• _WHAT IS BEING ASKED_: Please set down each entry exactly, omitting any picture it holds.

• _MATERIAL PROVIDED_:
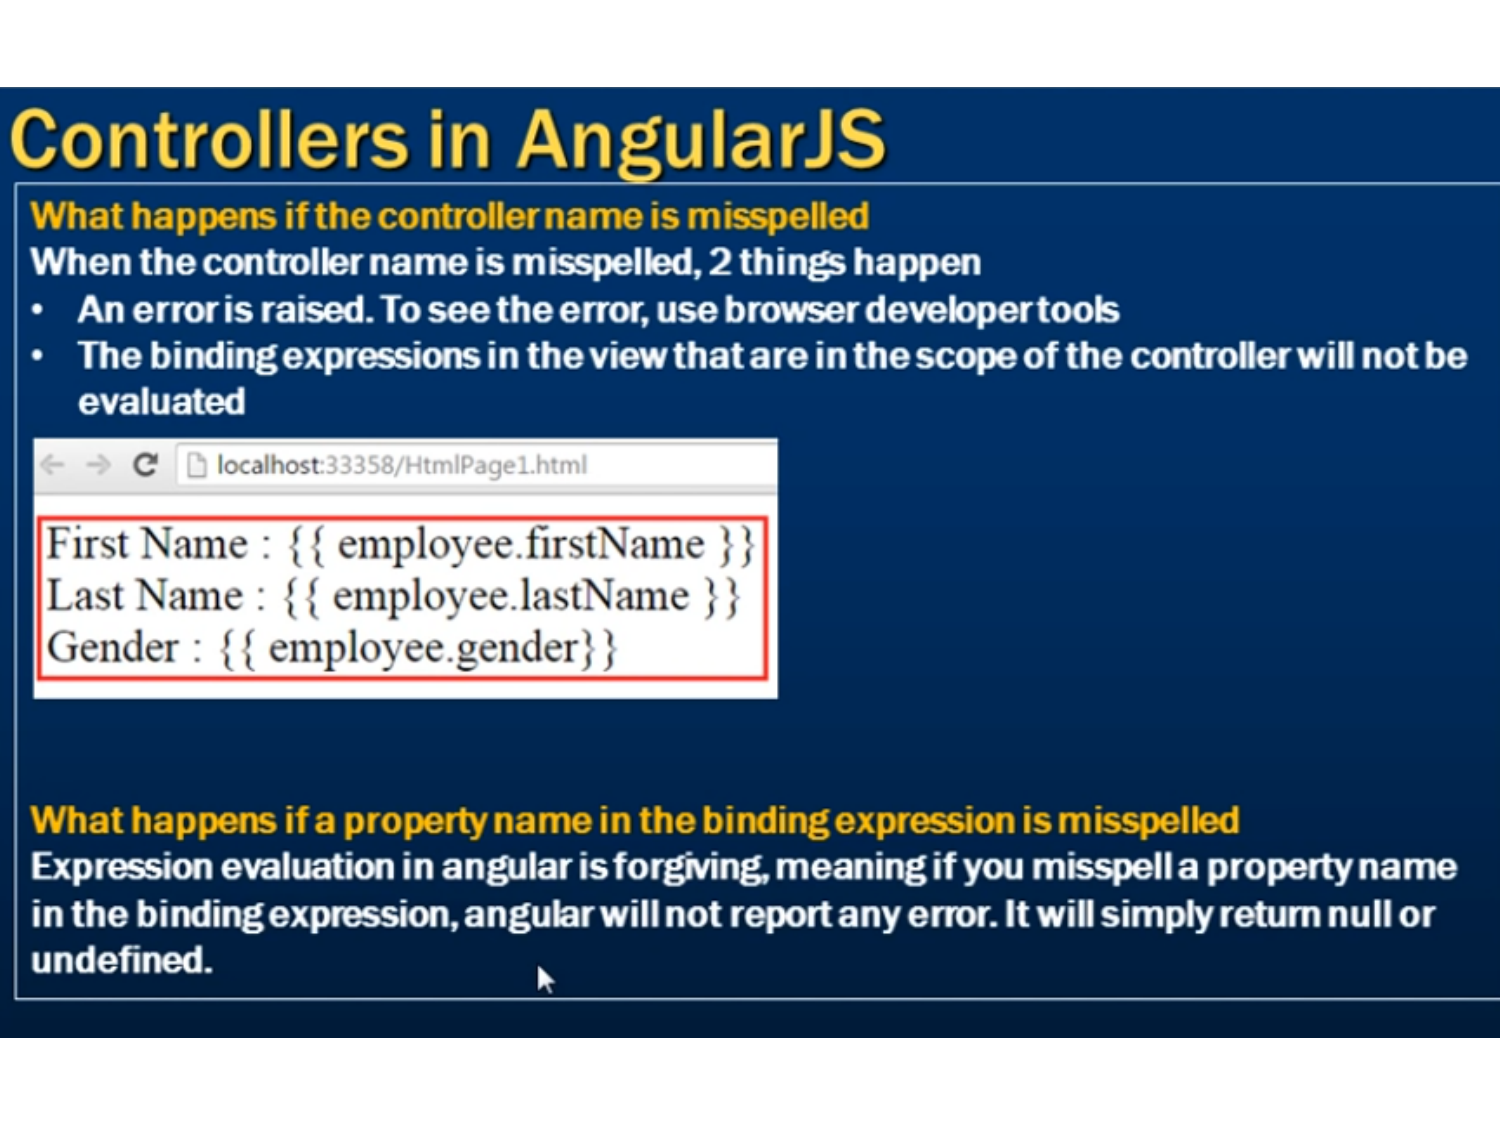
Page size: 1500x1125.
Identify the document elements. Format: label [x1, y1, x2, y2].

picture [0, 87, 1500, 1038]
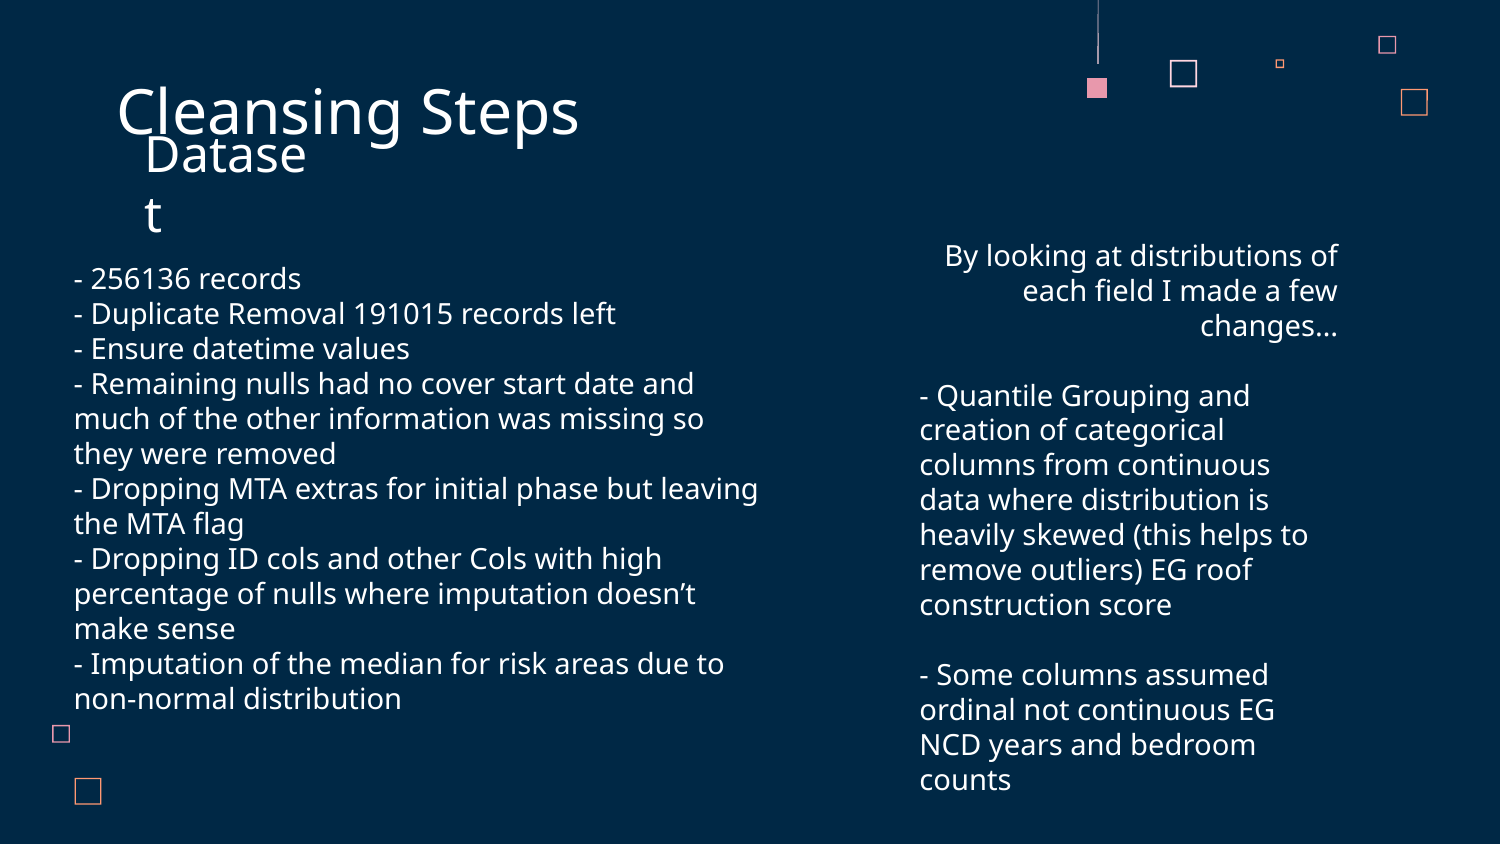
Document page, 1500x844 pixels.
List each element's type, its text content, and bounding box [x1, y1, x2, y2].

subtitle - 256136 records - Duplicate Removal 191015 records left - Ensure datetime values - Remaining nulls had no cover start date and much of the other information was missing so they were removed - Dropping MTA extras for initial phase but leaving the MTA flag - Dropping ID cols and other Cols with high percentage of nulls where imputation doesn’t make sense - Imputation of the median for risk areas due to non-normal distribution [58, 245, 785, 746]
title Dataset [130, 162, 335, 245]
title Cleansing Steps [101, 67, 1111, 163]
subtitle By looking at distributions of each field I made a few changes… - Quantile Grouping and creation of categorical columns from continuous data where distribution is heavily skewed (this helps to remove outliers) EG roof construction score - Some columns assumed ordinal not continuous EG NCD years and bedroom counts [904, 221, 1354, 844]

• _OUTPUT FOR THIS TASK_:
Page size: 1500x1125.
Identify the document elements. Format: label [x1, y1, x2, y2].

picture [0, 87, 1500, 1038]
Document page, 1500x844 pixels.
List each element's type, its text content, and bounding box [x1, y1, x2, y2].

subtitle - 256136 records - Duplicate Removal 191015 records left - Ensure datetime values - Remaining nulls had no cover start date and much of the other information was missing so they were removed - Dropping MTA extras for initial phase but leaving the MTA flag - Dropping ID cols and other Cols with high percentage of nulls where imputation doesn’t make sense - Imputation of the median for risk areas due to non-normal distribution [58, 245, 785, 746]
title Dataset [130, 162, 335, 245]
title Cleansing Steps [101, 67, 1111, 163]
subtitle By looking at distributions of each field I made a few changes… - Quantile Grouping and creation of categorical columns from continuous data where distribution is heavily skewed (this helps to remove outliers) EG roof construction score - Some columns assumed ordinal not continuous EG NCD years and bedroom counts [904, 221, 1354, 844]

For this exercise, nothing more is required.